• _Problem statement_
In your reply, write out each entry exactly as given.

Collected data
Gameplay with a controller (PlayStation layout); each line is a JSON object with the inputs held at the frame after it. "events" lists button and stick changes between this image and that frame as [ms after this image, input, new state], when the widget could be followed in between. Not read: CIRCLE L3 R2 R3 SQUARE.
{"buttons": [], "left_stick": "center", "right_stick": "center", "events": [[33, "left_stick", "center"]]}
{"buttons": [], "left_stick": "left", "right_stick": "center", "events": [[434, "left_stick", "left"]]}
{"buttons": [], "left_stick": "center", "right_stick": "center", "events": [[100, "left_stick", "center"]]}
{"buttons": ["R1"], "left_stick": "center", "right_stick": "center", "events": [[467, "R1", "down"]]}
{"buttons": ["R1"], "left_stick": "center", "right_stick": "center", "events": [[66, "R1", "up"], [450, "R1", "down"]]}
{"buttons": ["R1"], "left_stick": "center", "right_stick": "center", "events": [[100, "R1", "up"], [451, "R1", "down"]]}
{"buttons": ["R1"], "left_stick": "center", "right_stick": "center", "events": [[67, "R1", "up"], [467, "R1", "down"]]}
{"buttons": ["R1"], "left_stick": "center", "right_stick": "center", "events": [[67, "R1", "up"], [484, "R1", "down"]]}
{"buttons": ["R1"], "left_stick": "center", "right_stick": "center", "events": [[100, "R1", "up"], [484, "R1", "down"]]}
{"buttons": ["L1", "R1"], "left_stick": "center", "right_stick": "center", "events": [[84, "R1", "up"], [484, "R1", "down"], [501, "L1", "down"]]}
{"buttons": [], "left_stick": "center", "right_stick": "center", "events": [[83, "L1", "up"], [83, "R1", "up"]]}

• _The completed task_
Gameplay with a controller (PlayStation layout); each line is a JSON object with the inputs held at the frame after it. "events" lists button and stick changes between this image and that frame as [ms after this image, input, new state], when the widget could be followed in between. Not read: CIRCLE L3 R2 R3 SQUARE.
{"buttons": [], "left_stick": "center", "right_stick": "center", "events": [[33, "left_stick", "center"]]}
{"buttons": [], "left_stick": "left", "right_stick": "center", "events": [[434, "left_stick", "left"]]}
{"buttons": [], "left_stick": "center", "right_stick": "center", "events": [[100, "left_stick", "center"]]}
{"buttons": ["R1"], "left_stick": "center", "right_stick": "center", "events": [[467, "R1", "down"]]}
{"buttons": ["R1"], "left_stick": "center", "right_stick": "center", "events": [[66, "R1", "up"], [450, "R1", "down"]]}
{"buttons": ["R1"], "left_stick": "center", "right_stick": "center", "events": [[100, "R1", "up"], [451, "R1", "down"]]}
{"buttons": ["R1"], "left_stick": "center", "right_stick": "center", "events": [[67, "R1", "up"], [467, "R1", "down"]]}
{"buttons": ["R1"], "left_stick": "center", "right_stick": "center", "events": [[67, "R1", "up"], [484, "R1", "down"]]}
{"buttons": ["R1"], "left_stick": "center", "right_stick": "center", "events": [[100, "R1", "up"], [484, "R1", "down"]]}
{"buttons": ["L1", "R1"], "left_stick": "center", "right_stick": "center", "events": [[84, "R1", "up"], [484, "R1", "down"], [501, "L1", "down"]]}
{"buttons": [], "left_stick": "center", "right_stick": "center", "events": [[83, "L1", "up"], [83, "R1", "up"]]}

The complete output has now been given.